From Contemporary Jewish and Psychological thought:

In the concentration camps, we needed to stop asking about the meaning of life, and instead think of ourselves as those who were being questioned by life itself, daily-hourly. Our answer must consist, not in talk or meditation, but in right action and in right conduct. Life ultimately means taking responsibility to find the right answers to its problems and to fulfill the tasks which as constantly set before us as individuals.
Dr. Viktor Frankel

In her latest book, Kitchen Table Wisdom, Dr. Rachel Naomi Remen, gives us some insight on how we best can approach seeing ourselves and the reality of our lives. She writes:
[“Whatever we believe about ourselves can hold us hostage… It seems to shift the way in which we actually experience ourselves and how we live our lives.
According to Talmudic teachings, ‘we do not see things as they are. We see things as we are.’ A belief is like a pair of sunglasses…. When we look at life through it, it is difficult to convince ourselves that what we are seeing is not real, for with sunglasses on, life looks green to us.. Knowing what is real requires that we remember that we are wearing sunglasses, and that we can take them off. One of the great moments in life is the moment when we recognize we have them on in the first place. Then freedom is very close to us. It is a moment of great power.”]

On the Many Meanings of Church:

Count Leo Tolstoy offered this definition of church, and of the Spirit and where we will find it. He said:
[The church is composed of people who are united, not by creed or sacrament, but by deeds of truth and love. And whether this Spirit-filled church is large or small, it shall never perish, for such is a true church that unites the hearts and minds of all whom it serves.]

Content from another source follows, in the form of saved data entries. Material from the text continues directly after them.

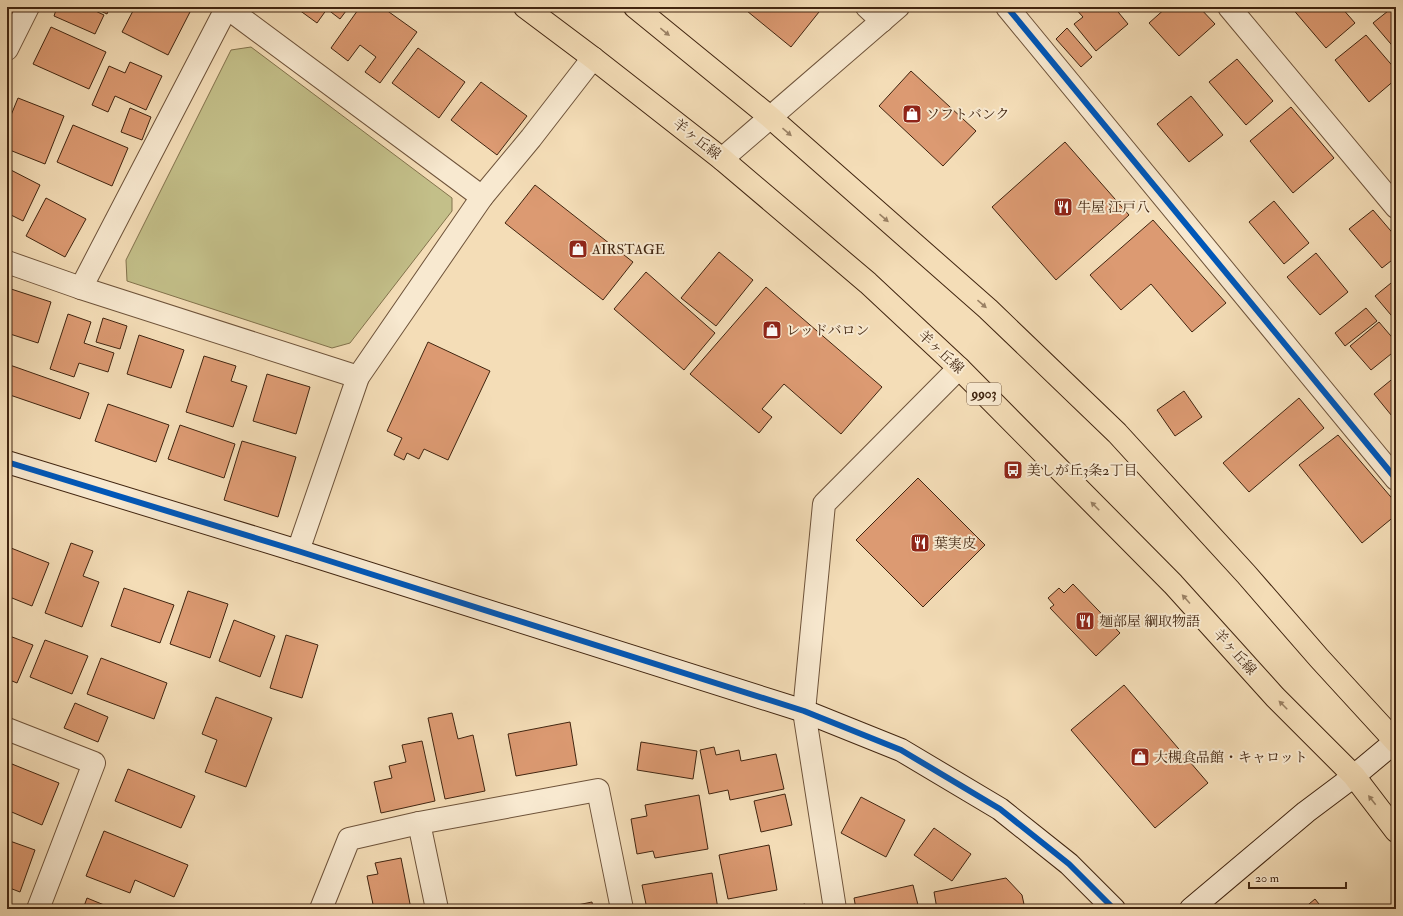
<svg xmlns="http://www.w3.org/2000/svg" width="1403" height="916" font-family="'IM FELL Double Pica','Noto Serif JP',serif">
<rect width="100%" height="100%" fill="#f4ddb7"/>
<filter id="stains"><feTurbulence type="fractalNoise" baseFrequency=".005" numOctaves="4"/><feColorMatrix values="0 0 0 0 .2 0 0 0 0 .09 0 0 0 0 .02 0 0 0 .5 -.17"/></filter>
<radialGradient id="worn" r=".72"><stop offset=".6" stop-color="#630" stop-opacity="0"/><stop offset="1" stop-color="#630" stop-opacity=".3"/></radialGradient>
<polygon fill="#c3bf89" stroke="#82724c" points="251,47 452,198 452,211 350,343 332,348 127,281 126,260 231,50"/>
<g fill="#dc9a72" stroke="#412510">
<polygon points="57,7 87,7 104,15 95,34 54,16"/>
<polygon points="92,7 110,7 107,14"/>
<polygon points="135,7 179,7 190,12 168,55 122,32"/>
<polygon points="295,7 349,7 340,19 327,9 317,23"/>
<polygon points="360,7 382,7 417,32 380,83 365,72 376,57 360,45 348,61 331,48"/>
<polygon points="750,7 823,7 791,47 747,11"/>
<polygon points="1074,7 1114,7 1128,24 1096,51 1074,24 1083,17"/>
<polygon points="1167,7 1199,7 1215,24 1179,56 1149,23"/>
<polygon points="1291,7 1341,7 1355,23 1326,48"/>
<polygon points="1393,7 1396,7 1396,50 1373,23"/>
<polygon points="51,27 106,52 89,89 33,64"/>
<polygon points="1067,28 1092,57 1081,67 1056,39"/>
<polygon points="1366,35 1396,70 1396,79 1369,102 1335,60"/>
<polygon points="418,48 465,82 439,118 392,83"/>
<polygon points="1237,59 1273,101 1246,125 1209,82"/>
<polygon points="130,62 162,76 146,110 115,96 108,112 92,105 109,66 125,73"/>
<polygon points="911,71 976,131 943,166 879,106"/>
<polygon points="481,82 527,116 497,155 451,120"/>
<polygon points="1191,96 1223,135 1189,162 1157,124"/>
<polygon points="18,98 64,116 45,164 7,149 7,125"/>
<polygon points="1291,107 1334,158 1293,193 1250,141"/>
<polygon points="130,108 151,117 142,140 121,132"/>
<polygon points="73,125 128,148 112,186 57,162"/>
<polygon points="1065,142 1129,215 1056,280 992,207"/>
<polygon points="7,168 40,185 23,221 7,213"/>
<polygon points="535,185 633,262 603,300 505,223"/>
<polygon points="46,198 86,219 65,257 26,236"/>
<polygon points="1274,201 1309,243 1284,264 1249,222"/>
<polygon points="1373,210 1396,237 1396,257 1382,268 1349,229"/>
<polygon points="1153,220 1226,303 1192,332 1151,284 1121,310 1090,275"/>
<polygon points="719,252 753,280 716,326 681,298"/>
<polygon points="1316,253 1348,292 1320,315 1287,277"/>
<polygon points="646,272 715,333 684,370 614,309"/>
<polygon points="1396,279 1396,321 1375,296"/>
<polygon points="766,287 882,387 841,434 784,384 762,409 772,417 759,433 690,374"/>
<polygon points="8,288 51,302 38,343 7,333"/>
<polygon points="1366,308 1377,321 1345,346 1335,333"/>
<polygon points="68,314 91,322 84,343 114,353 108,372 79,363 74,377 50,369"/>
<polygon points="103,318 127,326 120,349 96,342"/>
<polygon points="1379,322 1396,342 1396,350 1371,370 1350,346"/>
<polygon points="139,335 184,350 171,388 127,374"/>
<polygon points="428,342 490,371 448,460 424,449 419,459 407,453 404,460 394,455 402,438 387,431"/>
<polygon points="204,356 236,366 231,381 247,386 233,427 186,412"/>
<polygon points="7,364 89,393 80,419 7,394"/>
<polygon points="267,374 310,387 296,434 253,421"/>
<polygon points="1396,376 1396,421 1374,394"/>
<polygon points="1184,391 1202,417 1175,436 1157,410"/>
<polygon points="1299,398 1324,428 1249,492 1223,463"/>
<polygon points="108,404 169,425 156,462 95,441"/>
<polygon points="180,425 235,444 224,478 168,459"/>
<polygon points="1338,435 1396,503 1396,515 1362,543 1299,465"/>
<polygon points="242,441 296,457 278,517 224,500"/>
<polygon points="918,478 985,545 923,607 856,540"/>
<polygon points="71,543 93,551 83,576 99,582 82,627 45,613"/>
<polygon points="11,548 49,563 32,606 7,596 7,557"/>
<polygon points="1073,584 1120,633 1096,656 1050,608 1054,605 1048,598 1059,588 1064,593"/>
<polygon points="124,588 174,605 160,643 111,626"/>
<polygon points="188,591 228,604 210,658 170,644"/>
<polygon points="234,620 275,636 260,677 219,661"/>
<polygon points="7,635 33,645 17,683 7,679"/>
<polygon points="286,635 318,645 302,698 270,688"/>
<polygon points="45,640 88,656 72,694 30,677"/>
<polygon points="101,658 167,683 154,719 87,694"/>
<polygon points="1124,685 1208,783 1155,828 1071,730"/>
<polygon points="216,697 272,718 246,787 205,772 217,740 202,734"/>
<polygon points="75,703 108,717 98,742 64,728"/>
<polygon points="452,713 458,739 473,735 485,791 445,799 428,718"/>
<polygon points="570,722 577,765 516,776 508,734"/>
<polygon points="422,741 435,801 381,813 374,782 392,778 389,766 406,762 402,745"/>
<polygon points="641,742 697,751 693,779 637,770"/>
<polygon points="714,747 716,755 739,750 741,761 776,754 784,789 730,800 728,790 709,794 700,750"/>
<polygon points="7,762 59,783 42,825 7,810"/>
<polygon points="128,769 195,796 181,828 115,801"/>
<polygon points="785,794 792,825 761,832 754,801"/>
<polygon points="699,795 708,849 655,858 653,851 637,854 631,819 647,816 645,805"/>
<polygon points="861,797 905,820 886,857 841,833"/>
<polygon points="934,828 971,854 952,881 914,855"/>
<polygon points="104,831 188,865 174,897 135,880 130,893 86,876"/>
<polygon points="7,840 35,850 20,892 7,887"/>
<polygon points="769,845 777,890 728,899 719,855"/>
<polygon points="401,858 411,909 374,909 367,876 378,874 375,863"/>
<polygon points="712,873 718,909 647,909 642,885"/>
<polygon points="1006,878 1022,895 1025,909 937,909 934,892"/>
<polygon points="913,885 919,909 856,909 854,898"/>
<polygon points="87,898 114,909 83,909"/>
<polygon points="1315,899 1323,909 1303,909"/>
<polygon points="592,902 593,909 558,909"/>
<polygon points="805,904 806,909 783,909"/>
</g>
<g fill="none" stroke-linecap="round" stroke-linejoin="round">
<defs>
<g id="street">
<polyline points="226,7 482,197"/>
<polyline points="867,7 882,21"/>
<polyline points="1007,7 1396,479"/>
<polyline points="1229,7 1396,207"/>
<polyline points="7,49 28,7"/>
<polyline points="722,159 898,7"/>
<polyline points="7,262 81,288 358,377"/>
<polyline points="81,288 227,7"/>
<polyline points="298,551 358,377 482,197 531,138 593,58"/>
<polyline points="7,729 94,763 38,909"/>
<polyline points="419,823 437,909"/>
<polyline points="321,909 349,839 419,823 598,790 622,909"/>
<polyline points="835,909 804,711 824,504 959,368"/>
</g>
<g id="secondary">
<polyline points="7,462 298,551 804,711 901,750 1000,809 1069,864 1114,909"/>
<polyline points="1191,909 1306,812 1354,776 1396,741"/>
</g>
<g id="primary">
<polyline points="525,7 593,58 722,159 868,283 959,368 1173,584 1275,697 1354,776 1396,831"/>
<polyline points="635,7 770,117 988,309 1117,433 1246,574 1319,658 1396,742"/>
</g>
</defs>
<use href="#street" stroke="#6e533a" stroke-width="24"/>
<use href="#secondary" stroke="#412510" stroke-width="24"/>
<use href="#primary" stroke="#412510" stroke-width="24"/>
<use href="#street" stroke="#f8e9d0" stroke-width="22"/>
<use href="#secondary" stroke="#f8e9d0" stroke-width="22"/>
<use href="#primary" stroke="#f4ddb7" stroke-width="22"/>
<defs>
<g id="cycleway">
<polyline points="1007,7 1396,479"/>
<polyline points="7,462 298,551 804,711 901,750 1000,809 1069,864 1114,909"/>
</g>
</defs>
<use href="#cycleway" stroke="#f8e9d0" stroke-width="8"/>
<use href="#cycleway" stroke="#0057b8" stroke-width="6"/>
</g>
<defs><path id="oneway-solid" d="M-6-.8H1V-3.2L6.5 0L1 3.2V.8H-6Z"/></defs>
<g fill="#9a8164">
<use href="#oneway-solid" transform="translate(665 32) rotate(39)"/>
<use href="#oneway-solid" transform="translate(787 132) rotate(41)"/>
<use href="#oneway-solid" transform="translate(884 218) rotate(41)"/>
<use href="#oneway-solid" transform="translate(982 304) rotate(41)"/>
<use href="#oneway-solid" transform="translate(1095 506) rotate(-135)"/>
<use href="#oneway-solid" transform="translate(1186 599) rotate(-132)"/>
<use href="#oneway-solid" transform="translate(1283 705) rotate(-135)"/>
<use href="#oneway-solid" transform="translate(1372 800) rotate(-128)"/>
</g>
<defs>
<symbol id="shop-square" viewBox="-11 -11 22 22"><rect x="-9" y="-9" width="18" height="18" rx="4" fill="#8f2418" stroke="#f8e9d0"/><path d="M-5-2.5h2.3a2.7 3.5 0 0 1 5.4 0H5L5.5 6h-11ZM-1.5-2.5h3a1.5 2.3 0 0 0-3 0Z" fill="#fff"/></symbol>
<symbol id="restaurant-square" viewBox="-11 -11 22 22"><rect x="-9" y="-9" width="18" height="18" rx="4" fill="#8f2418" stroke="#f8e9d0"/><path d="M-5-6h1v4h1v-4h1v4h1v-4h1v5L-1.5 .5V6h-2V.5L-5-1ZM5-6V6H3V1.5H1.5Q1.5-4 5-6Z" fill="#fff"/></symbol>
<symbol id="bus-square" viewBox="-11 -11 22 22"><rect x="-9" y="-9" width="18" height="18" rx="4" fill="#8f2418" stroke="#f8e9d0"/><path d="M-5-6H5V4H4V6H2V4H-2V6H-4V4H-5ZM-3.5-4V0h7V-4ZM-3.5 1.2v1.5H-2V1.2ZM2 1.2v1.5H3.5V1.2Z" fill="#fff"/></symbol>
</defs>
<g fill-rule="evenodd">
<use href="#shop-square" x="901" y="103" width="22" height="22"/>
<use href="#restaurant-square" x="1052" y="196" width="22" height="22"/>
<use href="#shop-square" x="567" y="238" width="22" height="22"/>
<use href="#shop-square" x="761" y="319" width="22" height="22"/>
<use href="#bus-square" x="1002" y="459" width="22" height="22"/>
<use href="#restaurant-square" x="909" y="532" width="22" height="22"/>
<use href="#restaurant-square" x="1074" y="610" width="22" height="22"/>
<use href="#shop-square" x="1129" y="746" width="22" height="22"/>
</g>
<g text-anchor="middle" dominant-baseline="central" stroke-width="4" stroke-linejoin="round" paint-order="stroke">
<rect fill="#f8e9d0" stroke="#78604a" stroke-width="1" x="967" y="383" width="34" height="22" rx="3"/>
<g font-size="13" font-weight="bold" fill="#412510">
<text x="984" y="394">9903</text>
</g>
<g font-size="14" fill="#412510" stroke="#f8e9d0" text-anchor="start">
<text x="926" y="114">ソフトバンク</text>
<text x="1077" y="207">牛屋 江戸八</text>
<text x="592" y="249">AIRSTAGE</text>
<text x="786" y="330">レッドバロン</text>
<text x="1027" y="470">美しが丘3条2丁目</text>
<text x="934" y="543">葉実皮</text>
<text x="1099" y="621">麺部屋 綱取物語</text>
<text x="1154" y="757">大槻食品館・キャロット</text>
</g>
<g font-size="14" fill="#412510" stroke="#f8e9d0">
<text transform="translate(697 139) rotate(38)">羊ヶ丘線</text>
<text transform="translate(941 352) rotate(43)">羊ヶ丘線</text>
<text transform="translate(1235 652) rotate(48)">羊ヶ丘線</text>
</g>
</g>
<rect width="1403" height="916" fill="none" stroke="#f4ddb7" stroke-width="24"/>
<rect x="8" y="8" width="1387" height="900" fill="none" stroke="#412510" stroke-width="2"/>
<rect x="12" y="12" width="1379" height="892" fill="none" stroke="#412510"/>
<path d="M1249 882v6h97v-6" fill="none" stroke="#412510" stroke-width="2"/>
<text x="1255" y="882" font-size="12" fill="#412510" stroke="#f8e9d0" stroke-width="3" paint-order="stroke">20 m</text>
<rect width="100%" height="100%" filter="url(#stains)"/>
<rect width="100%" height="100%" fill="url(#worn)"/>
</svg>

From a contemporary Buddhist poet, Ngoma Uhura: a poem entitled “Nia”

From the books you read, from the news you know, from the word you give, build where you are.

Nia is purpose, Nia is greatness, Nia, build where you are, Nia, do what must be done.

In the town you live, on the block you stay, In the time you spend, build where you are.

On the job you work, with the money you earn, with the food you eat, build where you are.

In the men you birth, in the women you raise, in the family you know, build where you are.

In the church you go, or the temple inside you, in the faith you keep, build where you are.

“She(Shug) say, “Celle, tell the truth, have you ever found God in a church?’ I never did. I just found a bunch of folks hoping for him to show. Any God I ever felt in church I brought in with me. And I think all the other folks did, too. They come to church to share God, not find God.”